THE TASKS:
a – From the forum thread on fitting a display back to a watch, write out the part that opens with the words containing "Happy new year" and closes with "ingrained voyeuristic tendancies!!".
b – Answer these questions from the forum thread on fitting a display back to a watch:
(i) According to Roy's first reply, does the O&W Mirage III come with a display back?
(ii) On what watch did Roy once see the modification done badly?
(iii) Which movement does JoT describe as plain?
[BEGIN DOCUMENT PASSAGE]
# Display Back Fitting....?



## heartyparty (Nov 12, 2006)

Regarding the O&W Mirage III - does this come with a display back, and if not can one be fitted? What kind of cost would that be?

Cheers!

heartyparty


----------



## Roy (Feb 23, 2003)

It does not come with a display back and one cannot be fitted.


----------



## cruiseboy (Dec 17, 2006)

Roy said:


> It does not come with a display back and one cannot be fitted.


But the current solid back may be able to be modified to a display back.

I've seen this done,


----------



## JoT (Aug 12, 2003)

cruiseboy said:


> But the current solid back may be able to be modified to a display back.
> 
> I've seen this done,


I haven't, have you got an example?

Hardly seems worth it for a low priced mechanical chronograph with an undecorated movement


----------



## Roy (Feb 23, 2003)

I have seen it done once, very badly on a Speedmaster.


----------



## heartyparty (Nov 12, 2006)

Cool - thanks for the replies folks.

Just wondered if it was possible - is the basic 7750 that ugly? Even if it was I would still like to see it working - maybe i'm just a sicko!!

I like to see the guts....

Cheers,

heartyparty


----------



## JoT (Aug 12, 2003)

heartyparty said:


> Cool - thanks for the replies folks.
> 
> Just wondered if it was possible - is the basic 7750 that ugly? Even if it was I would still like to see it working - maybe i'm just a sicko!!
> 
> ...


No its not UGLY its just that a plain 7750 is just that .... plain









Now if it was engraved and/or decorated it would be worth considering a display back


----------



## Bladerunner (Jun 4, 2006)

JoT said:


> No its not UGLY its just that a plain 7750 is just that .... plain
> 
> 
> 
> ...


Especially if it had RLT engraved on the rotor.


----------



## heartyparty (Nov 12, 2006)

Happy new year everyone!

Thanks for the replies - I still think that the movement is interesting to look at, whether decorated or not......maybe it's just me!

I must have some deeply ingrained voyeuristic tendancies!!









Cheers,

heartyparty


----------
[END DOCUMENT PASSAGE]
[BEGIN SOURCE EXCERPT]
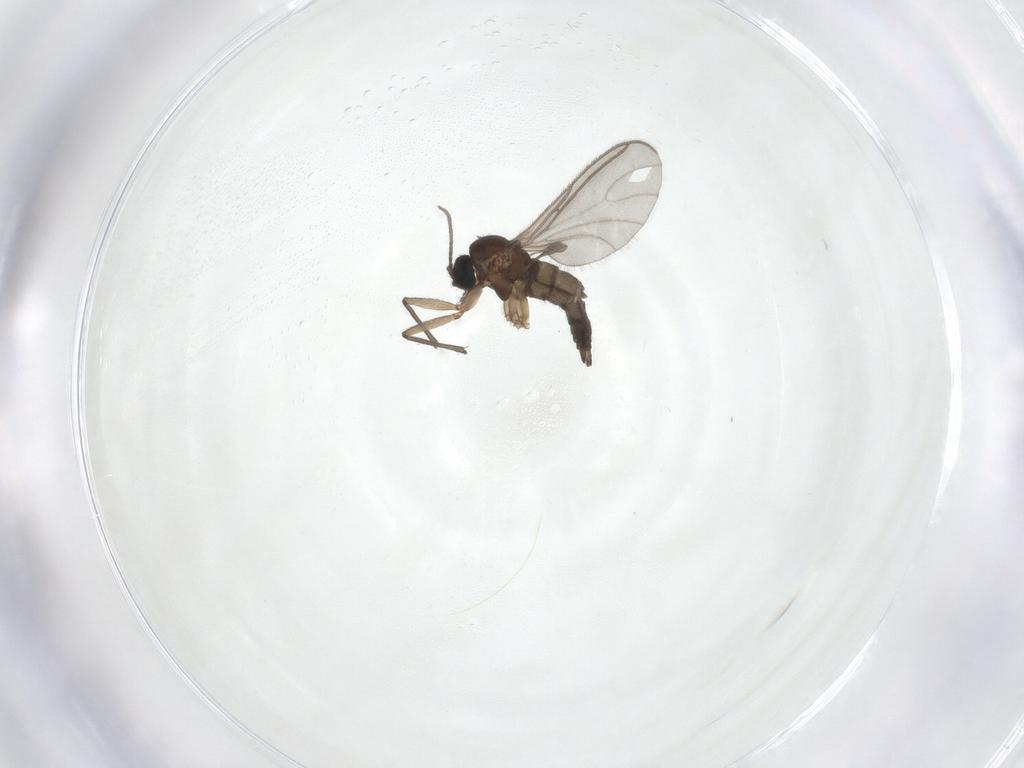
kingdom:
[END SOURCE EXCERPT]
SOLUTIONS TO THE EXERCISE:
a –
Happy new year everyone!

Thanks for the replies - I still think that the movement is interesting to look at, whether decorated or not......maybe it's just me!

I must have some deeply ingrained voyeuristic tendancies!!

b –
(i) No, it does not come with one, and one cannot be fitted.
(ii) A Speedmaster.
(iii) The 7750.